Regardless of whether employees leave due to bad managers, job dissatisfaction, or some other shortcoming of the company, these are all symptoms of poor or underdeveloped employee experiences. Recently, fellow Gather Around editor Lisa O’Malley dispelled the millennial job hopping myth for our blog. In that piece, she explains how employee experience is intrinsically tied to the reasons why employees leave by choice.
The employee experience ultimately communicates to employees how they are valued, recognized, and prioritized within the company. Great employee experiences make employees want to stay and grow with the company. Bad employee experiences will, among other things, create a talent churn and repellant company reputation. What employers may not understand, however, is that employees start assessing the employee experience on their very first day of work.
“When a new hire starts at a company, they’ve already started building expectations,” O’Malley writes. “As they maneuver through onboarding and learn about their duties and the culture, they also start sizing up the company.”
First impressions are important.

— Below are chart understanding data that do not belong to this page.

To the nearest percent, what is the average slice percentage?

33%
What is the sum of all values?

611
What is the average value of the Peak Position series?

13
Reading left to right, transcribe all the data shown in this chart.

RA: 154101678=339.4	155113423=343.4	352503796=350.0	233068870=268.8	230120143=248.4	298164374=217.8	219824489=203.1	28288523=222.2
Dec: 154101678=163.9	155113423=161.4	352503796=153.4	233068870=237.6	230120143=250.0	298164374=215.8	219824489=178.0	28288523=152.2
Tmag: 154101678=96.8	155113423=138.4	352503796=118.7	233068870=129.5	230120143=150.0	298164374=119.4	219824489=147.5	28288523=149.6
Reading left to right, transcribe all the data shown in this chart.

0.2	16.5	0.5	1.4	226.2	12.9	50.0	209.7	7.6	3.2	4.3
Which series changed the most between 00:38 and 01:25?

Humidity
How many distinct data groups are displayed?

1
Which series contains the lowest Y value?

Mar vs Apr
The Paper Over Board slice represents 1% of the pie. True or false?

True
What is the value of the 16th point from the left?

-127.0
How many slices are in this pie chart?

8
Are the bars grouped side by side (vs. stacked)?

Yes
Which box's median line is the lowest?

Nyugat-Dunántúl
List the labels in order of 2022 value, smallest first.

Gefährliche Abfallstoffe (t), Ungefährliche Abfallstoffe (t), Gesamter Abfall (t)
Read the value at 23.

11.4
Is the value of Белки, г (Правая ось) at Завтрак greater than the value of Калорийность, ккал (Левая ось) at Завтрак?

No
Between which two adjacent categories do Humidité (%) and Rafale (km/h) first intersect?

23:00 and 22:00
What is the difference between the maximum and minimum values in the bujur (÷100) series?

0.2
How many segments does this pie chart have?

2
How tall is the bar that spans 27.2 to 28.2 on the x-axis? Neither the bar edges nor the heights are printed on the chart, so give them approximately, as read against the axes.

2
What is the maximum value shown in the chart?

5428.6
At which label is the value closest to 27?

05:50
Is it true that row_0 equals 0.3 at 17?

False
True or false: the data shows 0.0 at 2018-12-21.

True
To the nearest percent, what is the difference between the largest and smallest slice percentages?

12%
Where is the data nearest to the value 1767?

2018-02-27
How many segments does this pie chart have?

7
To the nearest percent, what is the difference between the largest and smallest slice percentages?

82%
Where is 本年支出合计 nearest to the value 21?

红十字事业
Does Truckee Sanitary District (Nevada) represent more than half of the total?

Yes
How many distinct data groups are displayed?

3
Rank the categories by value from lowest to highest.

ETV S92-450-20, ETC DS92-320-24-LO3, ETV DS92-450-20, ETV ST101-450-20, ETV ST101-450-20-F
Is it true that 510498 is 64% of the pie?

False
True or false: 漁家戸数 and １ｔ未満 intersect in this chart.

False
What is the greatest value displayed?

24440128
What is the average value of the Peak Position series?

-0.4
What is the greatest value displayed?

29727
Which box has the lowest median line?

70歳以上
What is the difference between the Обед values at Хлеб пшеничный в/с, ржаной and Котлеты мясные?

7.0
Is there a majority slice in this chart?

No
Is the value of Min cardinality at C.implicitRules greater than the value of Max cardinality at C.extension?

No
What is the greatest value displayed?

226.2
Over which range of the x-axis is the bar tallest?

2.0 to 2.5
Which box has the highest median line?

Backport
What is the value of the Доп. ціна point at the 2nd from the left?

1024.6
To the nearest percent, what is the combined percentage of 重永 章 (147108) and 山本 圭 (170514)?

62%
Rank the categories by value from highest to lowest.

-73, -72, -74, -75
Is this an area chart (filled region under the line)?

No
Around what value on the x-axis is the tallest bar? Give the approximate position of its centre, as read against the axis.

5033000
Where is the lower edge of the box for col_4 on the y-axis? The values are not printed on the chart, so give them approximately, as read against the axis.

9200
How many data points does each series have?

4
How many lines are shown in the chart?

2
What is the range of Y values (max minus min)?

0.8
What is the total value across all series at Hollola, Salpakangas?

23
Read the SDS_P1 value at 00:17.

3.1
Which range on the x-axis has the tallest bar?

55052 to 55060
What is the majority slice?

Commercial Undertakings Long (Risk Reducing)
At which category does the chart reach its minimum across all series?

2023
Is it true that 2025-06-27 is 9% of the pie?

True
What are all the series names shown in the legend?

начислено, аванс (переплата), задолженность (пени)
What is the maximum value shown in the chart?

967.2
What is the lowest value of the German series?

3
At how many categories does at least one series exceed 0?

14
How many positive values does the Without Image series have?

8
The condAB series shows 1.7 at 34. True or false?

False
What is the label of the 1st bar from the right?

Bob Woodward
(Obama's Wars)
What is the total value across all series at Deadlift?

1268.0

If an employee can tell from day one that their role is unengaging or that their supervisor is toxic, you can bet they’ve already started calculating the minimum amount of time they need to spend with the company before they can leave.
Yes, sometimes employees do leave managers. Other times they leave companies and unengaging roles. But above all else, bad employee experiences are why employees leave. So if retaining your best talent is your top priority, it might be time to take a good hard look at your company’s employee experience strategy.